The Giants draft decision that sent Shedeur Sanders spiraling down different NFL path

Colorado v UCLA
Colorado v UCLA | Ryan Kang/GettyImages

No team invested more time and effort into scouting Colorado’s Shedeur Sanders than the New York Giants. Not a single one.

For months, it felt inevitable. From sending seemingly the entire front office to Sanders’ Pro Day to hosting private workouts and piling up endless meetings, the Giants were practically tethered to Sanders’ NFL future. Even as whispers grew louder about their interest in Penn State’s Abdul Carter at No. 3 overall, Sanders’ name lingered like a promise unkept—a safety net if the board broke wrong, a player they knew better than any other.

Then draft night came. And for a few brief moments, that inevitability still hung in the air.

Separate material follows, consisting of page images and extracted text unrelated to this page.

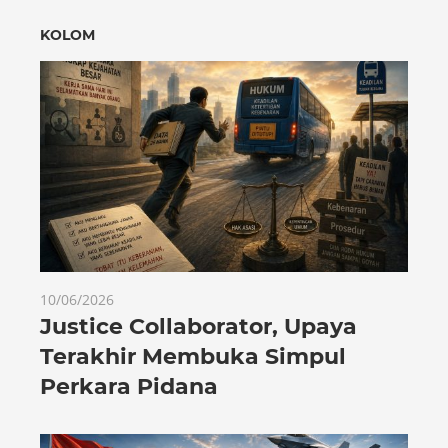
KOLOM
10/06/2026
Justice Collaborator, Upaya
Terakhir Membuka Simpul
Perkara Pidana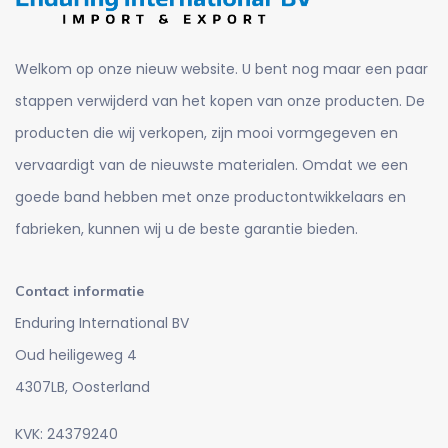
Welkom op onze nieuw website. U bent nog maar een paar
stappen verwijderd van het kopen van onze producten. De
producten die wij verkopen, zijn mooi vormgegeven en
vervaardigt van de nieuwste materialen. Omdat we een
goede band hebben met onze productontwikkelaars en
fabrieken, kunnen wij u de beste garantie bieden.
Contact informatie
Enduring International BV
Oud heiligeweg 4
4307LB, Oosterland
KVK: 24379240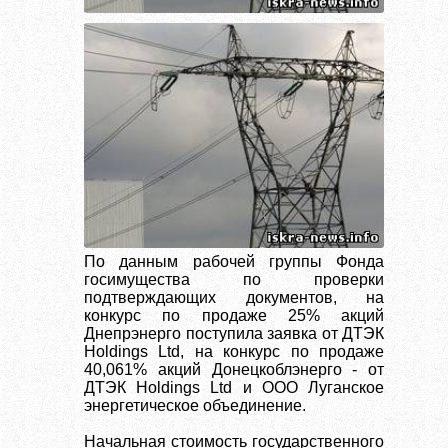
По данным рабочей группы Фонда
госимущества по проверки
подтверждающих документов, на
конкурс по продаже 25% акций
Днепрэнерго поступила заявка от ДТЭК
Holdings Ltd, на конкурс по продаже
40,061% акций Донецкоблэнерго - от
ДТЭК Holdings Ltd и ООО Луганское
энергетическое объединение.
Начальная стоимость государственного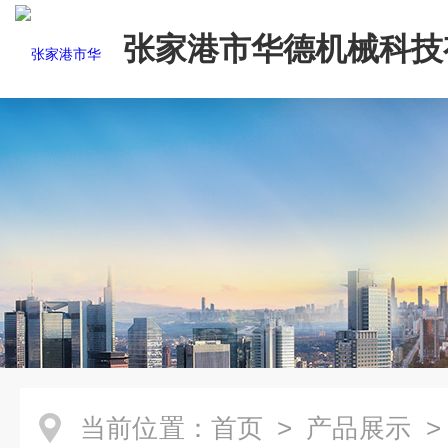
张家港市华德机械科技
司
当前位置：
首页
>
产品展示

The Giants passed on Sanders with the third pick, opting for Carter and a chance to rebuild the defense. Logical enough. But with Sanders somehow slipping past the early quarterback-hungry teams, New York saw an opportunity to trade back into the first round. They moved up to Pick 25. Sanders was still sitting there. The story everyone expected could still be written.

Instead, the Giants took Jaxson Dart. And in that instant, everything changed—not just for the Giants, but for Sanders, too.

Giants’ Dart pick sent ripple effects through the draft

It wasn’t Dart’s fault. It never is the pick’s fault. The Giants fell in love with his arm talent, his mobility, his fit in Brian Daboll’s system. They valued the toughness and the willingness to develop behind Russell Wilson. They chose the quarterback they wanted, and if you’re in the business of winning football games, that’s what you’re supposed to do.

But the unintended fallout was seismic.

Sanders had been connected to New York more than any other team—an attachment that likely influenced how the rest of the league viewed his market. Other teams assumed the Giants would grab him if they truly needed a quarterback. They had the access. They had the insight. If New York was out on Sanders? Maybe there was something everyone else missed.

So teams started blinking.

The Saints, Raiders, and Browns all passed at multiple opportunities. The Steelers looked elsewhere. Day 2 came and went. By the time Day 3 arrived, Sanders wasn’t just falling—he was tumbling.

Maybe some of it was lingering concerns about his NIL celebrity status. Maybe it was the speculation about whether he loved the grind enough. Maybe it was just the brutal math of a quarterback market that dried up quicker than expected.

But the Giants’ decision—whether they realized it or not—gave permission to every other team to talk themselves out of Sanders. They were the team that knew him best. If they weren’t convinced, why should anyone else be?

From No. 3 candidate to Day 3 mystery

It’s a cruel twist. For a year, Sanders had been discussed as a legitimate possibility at the top of the draft—perhaps even No. 1 overall—a player capable of bringing life back to a crumbling franchise. His interviews, his play style, his leadership, all of it pointed toward someone ready for the biggest stage.

And yet when the moment came, when the franchise that knew him inside and out had a chance to pull the trigger—not once, but twice—they turned elsewhere. First to Abdul Carter, then to Jaxson Dart. In a league built on confidence, perception is reality. Once the Giants chose Dart, Sanders’ reality shifted. Teams looking for reasons to hesitate now had their rationale.

Maybe he’ll use it as fuel. Denver Broncos Head Coach Sean Payton threw caution to teams who passed on Sanders. And maybe Payton’s “beware” prophecy will come true. Maybe the teams that passed—including New York—will come to regret it. That’s the beauty and cruelty of the draft: nothing is final until the games start. But there’s no denying what happened.

No team invested more time and effort into scouting Shedeur Sanders than the New York Giants. After all the visits, all the meetings, and all the homework, they still went with Jaxson Dart instead.

And when they did, they left Sanders dangling—with no obvious home and no clear runway. It wasn’t just a slide. It was one of the most jarring draft-day falls the NFL has ever witnessed.